Where should our focus be?
Emotional capacity—the ability to process and hold emotions—is under-researched and under valued, despite its relevance. Why is it relevant? Because moderate stress helps build that emotional capacity—and within that capacity, natural regulation can emerge (Schweizer, Walsh, & Stretton et al., 2016).
Adults' Misperception Regarding the Source of Misbehavior
Adults often discuss kids as if they exist in isolation, ignoring the influence of their environment. Some mental health providers even argue that parents and educators are not responsible for the behavior or mental wellness of children and teens. But all adults in a young person's life significantly impact the ultimate outcome of a child or teen. Thoughts, emotions, and behaviors do not occur in a vacuum; they emerge from a complex interplay of influences (Baumrind, 1966, 1993; Rothrauff et al., 2009; Parker & Maestripieri, 2011; Palmer, 2022). Adults can mindfully model and humanistically reinforce values daily, thereby establishing beneficial norms.

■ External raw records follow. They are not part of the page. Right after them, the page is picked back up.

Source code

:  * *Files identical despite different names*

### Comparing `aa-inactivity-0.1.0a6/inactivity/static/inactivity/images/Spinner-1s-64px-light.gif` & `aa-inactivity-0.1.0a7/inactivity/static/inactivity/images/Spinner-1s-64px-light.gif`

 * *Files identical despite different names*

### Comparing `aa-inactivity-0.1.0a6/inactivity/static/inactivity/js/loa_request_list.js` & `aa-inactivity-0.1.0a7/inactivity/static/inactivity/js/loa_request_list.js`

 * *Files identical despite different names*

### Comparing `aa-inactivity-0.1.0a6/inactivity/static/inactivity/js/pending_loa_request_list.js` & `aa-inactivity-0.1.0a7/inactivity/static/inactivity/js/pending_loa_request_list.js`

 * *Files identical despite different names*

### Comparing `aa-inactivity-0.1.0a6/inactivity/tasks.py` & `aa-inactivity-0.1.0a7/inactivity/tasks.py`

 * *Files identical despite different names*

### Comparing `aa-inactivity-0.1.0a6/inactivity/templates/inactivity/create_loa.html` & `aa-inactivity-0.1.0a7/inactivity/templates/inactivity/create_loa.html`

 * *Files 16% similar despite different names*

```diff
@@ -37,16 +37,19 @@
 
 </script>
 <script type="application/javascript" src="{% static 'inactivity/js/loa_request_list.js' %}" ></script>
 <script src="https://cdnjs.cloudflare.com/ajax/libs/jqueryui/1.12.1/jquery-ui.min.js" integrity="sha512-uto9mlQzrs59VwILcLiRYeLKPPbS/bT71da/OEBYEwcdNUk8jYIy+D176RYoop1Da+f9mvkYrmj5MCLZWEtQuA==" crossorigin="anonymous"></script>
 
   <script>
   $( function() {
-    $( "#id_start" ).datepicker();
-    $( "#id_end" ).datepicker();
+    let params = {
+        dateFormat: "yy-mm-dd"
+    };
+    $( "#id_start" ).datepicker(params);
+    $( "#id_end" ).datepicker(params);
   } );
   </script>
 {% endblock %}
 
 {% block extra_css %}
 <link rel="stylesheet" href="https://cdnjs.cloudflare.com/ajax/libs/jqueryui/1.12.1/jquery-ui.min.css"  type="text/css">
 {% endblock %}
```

Imagine one's life experience as a lake: interconnected and influencing everything else. What we do with our lakes affects the rivers of behavior and the sea of emotions. While this is a complex process (Parker & Maestripieri, 2011; Wen et al., 2022), experience's impact on life quality (Demke, 2022) and personality (De Neve, 2013) is indisputably stronger than genetic predispositions.
Our thoughts typically develop through passive learning by observing our environment (Bandura et al., 1961; Bandura, 1969, 1992). Much of our early social learning becomes an integral part of us. Even if our internal responses are extinguished, there's a tendency to revert to old patterns, akin to treading a well-worn path (Keller et al., 2020). This underscores the importance of a nurturing childhood environment. If we aim to cultivate healthy citizens, we must begin by creating social learning through healthy environments that model and instill the values we ultimately want to teach—not over-control (Bandura, 1992), but compassionate containment (Winnicott, 1965). This responsibility does not fall on one parent or one teacher, but all adults interacting with a child or teen.

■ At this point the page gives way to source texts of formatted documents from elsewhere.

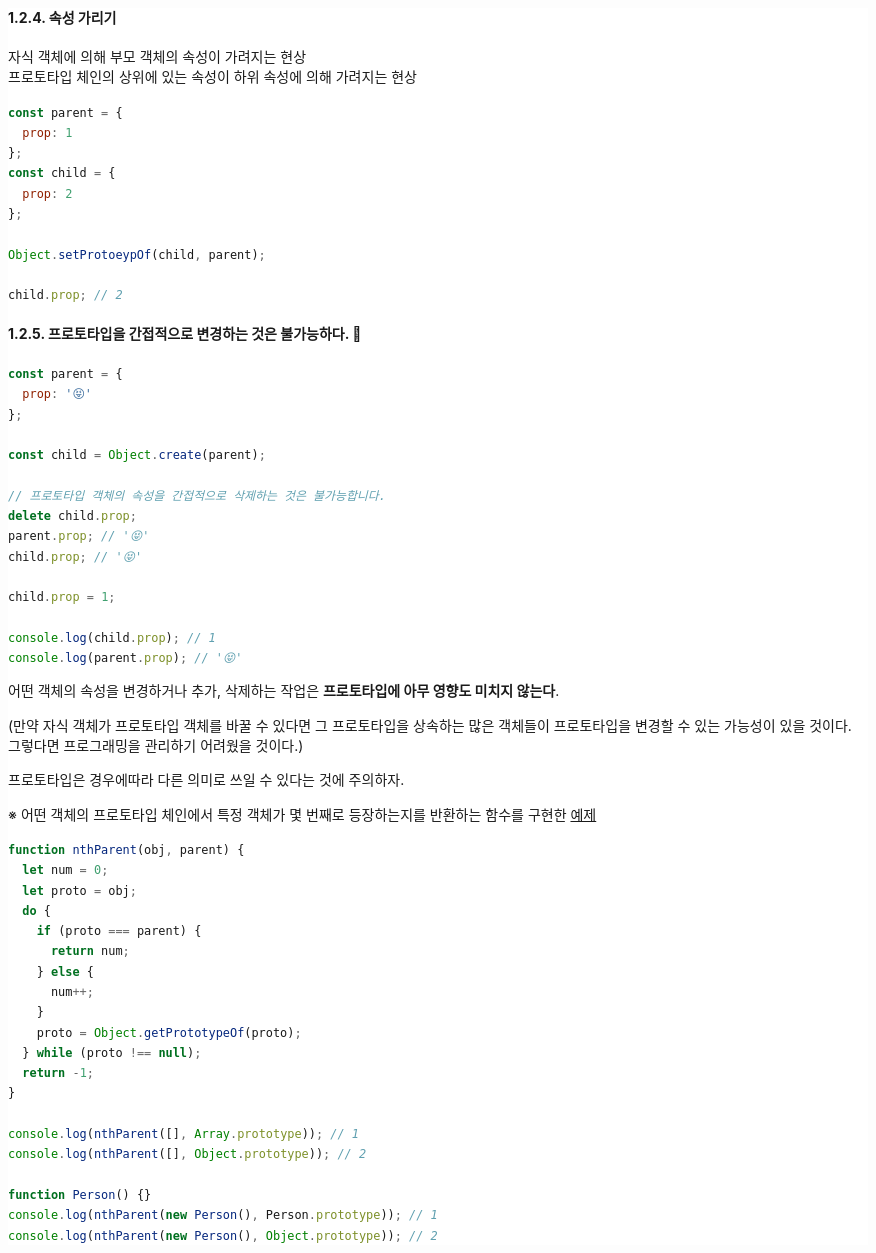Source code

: #### 1.2.4. 속성 가리기

자식 객체에 의해 부모 객체의 속성이 가려지는 현상  
프로토타입 체인의 상위에 있는 속성이 하위 속성에 의해 가려지는 현상
```JavaScript
const parent = {
  prop: 1
};
const child = {
  prop: 2
};

Object.setProtoeypOf(child, parent);

child.prop; // 2
```

#### 1.2.5. 프로토타입을 간접적으로 변경하는 것은 불가능하다. 🌟

```js
const parent = {
  prop: '😝'
};

const child = Object.create(parent);

// 프로토타입 객체의 속성을 간접적으로 삭제하는 것은 불가능합니다.
delete child.prop;
parent.prop; // '😝'
child.prop; // '😝'

child.prop = 1;

console.log(child.prop); // 1
console.log(parent.prop); // '😝'
```

어떤 객체의 속성을 변경하거나 추가, 삭제하는 작업은 **프로토타입에 아무 영향도 미치지 않는다**.

(만약 자식 객체가 프로토타입 객체를 바꿀 수 있다면 그 프로토타입을 상속하는 많은 객체들이 프로토타입을 변경할 수 있는 가능성이 있을 것이다. 그렇다면 프로그래밍을 관리하기 어려웠을 것이다.)

프로토타입은 경우에따라 다른 의미로 쓰일 수 있다는 것에 주의하자.

※ 어떤 객체의 프로토타입 체인에서 특정 객체가 몇 번째로 등장하는지를 반환하는 함수를 구현한 [예제](https://repl.it/@seungha/nthParent)

```js
function nthParent(obj, parent) {
  let num = 0;
  let proto = obj;
  do {
    if (proto === parent) {
      return num;
    } else {
      num++;
    }
    proto = Object.getPrototypeOf(proto);
  } while (proto !== null);
  return -1;
}

console.log(nthParent([], Array.prototype)); // 1
console.log(nthParent([], Object.prototype)); // 2

function Person() {}
console.log(nthParent(new Person(), Person.prototype)); // 1
console.log(nthParent(new Person(), Object.prototype)); // 2
```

Some gurus criticize behavioral science as a whole, painting well-established behavioral techniques as coercive and harmful. They argue that behaviorism is to blame for issues like absenteeism, seclusion rooms, and restraints in schools. However, the problem lies in the flawed implementation of behaviorism, not the science itself (Henderlong & Lepper, 2002). Rather than starting from scratch or reinventing the wheel, we can help adults apply psychological science in a more developmentally appropriate and sophisticated way.
Rarely do social-emotional programs flesh out specific values for parents and professionals to model and reinforce in the day to day. However, there are clear norms for the group (e.g., contributing, sharing), for the self (e.g., practicing courage), and for both (e.g., making safe choices), which help individuals coexist and thrive in society. Adults can mindfully model and humanistically reinforce values daily, thereby establishing beneficial norms. Raising Moxie integrates these norms into programing and teaches these skills.
The Solution: Educating Adults
Raising Moxie empowers educators, physicians, and families to systematically guide and nurture children. By merging established science with common sense, we create effective, caring environments for childhood growth. Thanks to the solid foundation of scientific research behind our methods, we anticipate minimal to no side effects. This holds especially true when Raising Moxie supports schools and families in applying scientific principles early and consistently throughout children's education. Through Raising Moxie, I urge all adults who care for children to demand that society engages with kids in a manner that honors and celebrates the wonder and depth of childhood. When adults rely on developmental science and common sense, we can expect to raise a generation of emotionally capable children.